• _Extract to read_
Finally, donor governments should immediately improve on their extremely weak response in 2017 to UNHCR’s financial appeals for Nigerian refugees in Cameroon and other countries in the region. They should also raise the abuses set out in this report with the Cameroonian authorities, call on them to put an immediate end to these practices and to fully cooperate with UNHCR in assisting and protecting all Nigerian asylum seekers and refugees in Cameroon.

Recommendations

To the Government of Cameroon

  • Instruct the military authorities to end the unlawful forced return of Nigerian asylum seekers and refugees in the border areas and Minawao refugee camp.
  • Investigate allegations of soldiers’ abuse, extortion, and sexual exploitation of asylum seekers and refugees and prosecute any against whom there is evidence of having committed crimes.
  • Introduce rigorous monitoring and reporting procedures regarding the military authorities’ respect for refugee rights in the border areas and Minawao camp.
  • Swiftly register all Nigerian asylum seekers, and recognize as refugees those who pass security screening; alternatively, after screening, allow UNHCR to register and recognize them.
  • Allow Nigerian asylum seekers and refugees to live in Cameroonian communities, expand the congested Minawao camp or establish additional camps where they can receive adequate assistance while respecting their right to free movement.
  • Ensure that the enforcement of policies aimed at protecting legitimate national security concerns do not prevent Nigerian asylum seekers from entering Cameroon.

To the Government of Nigeria

  • Unambiguously and publicly say that the security and humanitarian situation in Borno State means that it remains unsafe for Nigerian refugees to return there from Cameroon.
  • Publicly commit not to repeat Nigeria’s June 2017 complicity in Cameroon’s forced return of almost 1,000 asylum seekers from Kolofata.
  • Instruct officials to interview returnees about abuses suffered in Cameroon and publicly condemn them until they have ceased.

• _Exercise directions_
Duplicate the part of the Cameroon and Nigeria refugee recommendations starting with "To the Government of Cameroon" and going on through "Minawao refugee camp.".

• _Dataset excerpt_
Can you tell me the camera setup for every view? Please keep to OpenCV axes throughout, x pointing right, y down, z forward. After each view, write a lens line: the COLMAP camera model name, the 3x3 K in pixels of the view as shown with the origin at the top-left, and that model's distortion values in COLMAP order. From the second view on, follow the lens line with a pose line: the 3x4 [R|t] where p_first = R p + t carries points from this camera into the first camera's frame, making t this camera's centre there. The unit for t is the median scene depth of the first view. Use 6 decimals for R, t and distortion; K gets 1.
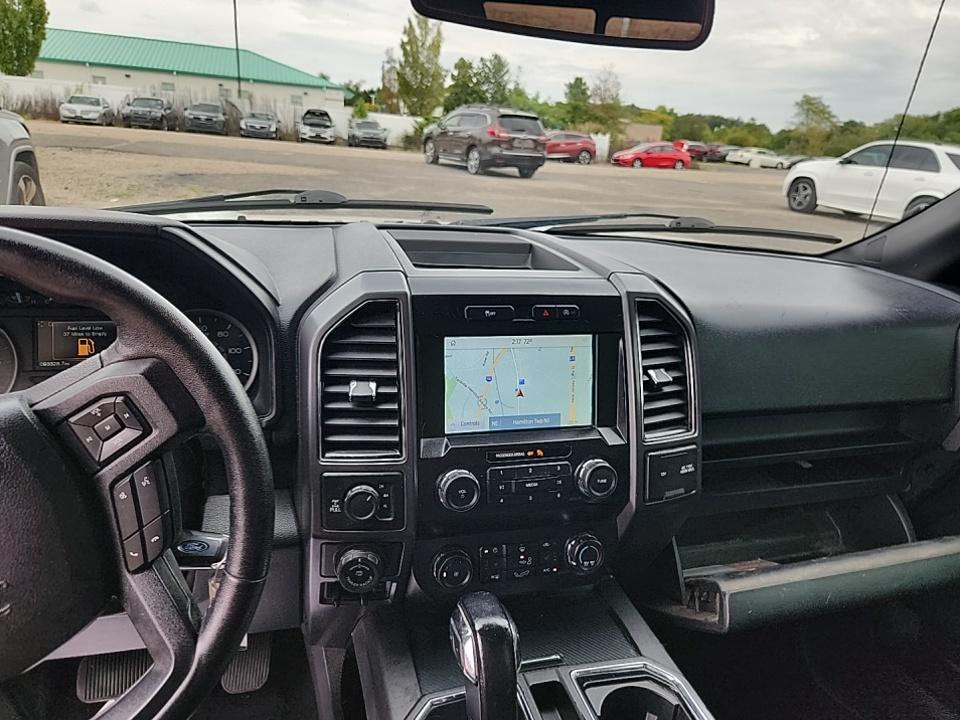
lens RADIAL K [[666.8, 0, 479.4], [0, 666.8, 352.6], [0, 0, 1]] dist [0.046804, -0.040963]
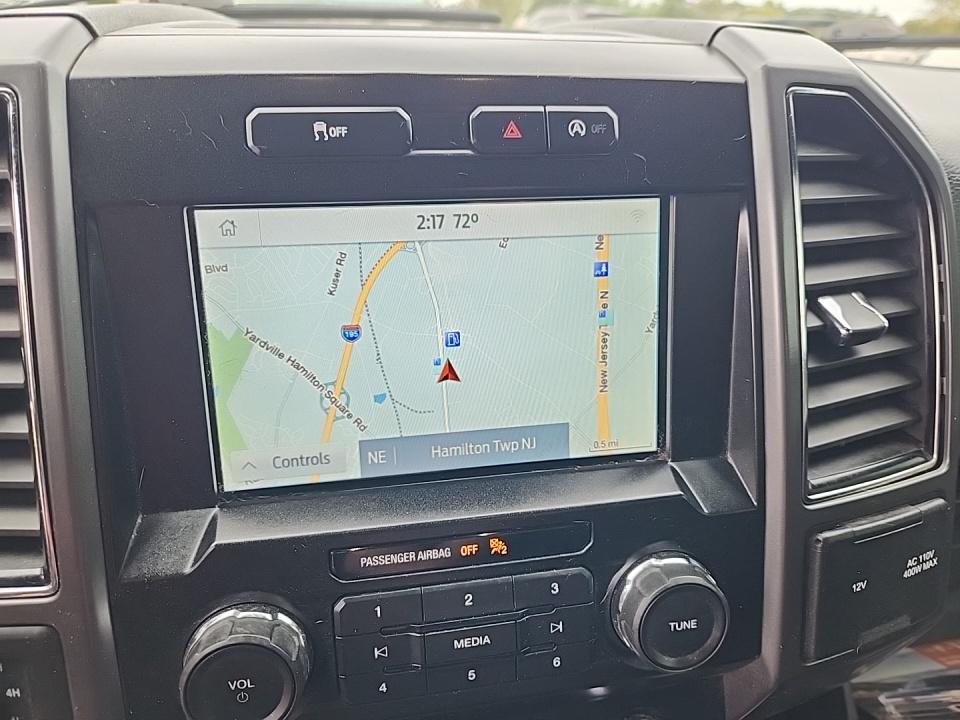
lens RADIAL K [[666.8, 0, 498.4], [0, 666.8, 356.6], [0, 0, 1]] dist [0.046804, -0.040963]
pose [[0.994402, -0.009624, -0.105222, 0.120982], [0.021170, 0.993798, 0.109169, 0.014752], [0.103518, -0.110786, 0.988438, 0.634460]]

• _Result below_
To the Government of Cameroon

  • Instruct the military authorities to end the unlawful forced return of Nigerian asylum seekers and refugees in the border areas and Minawao refugee camp.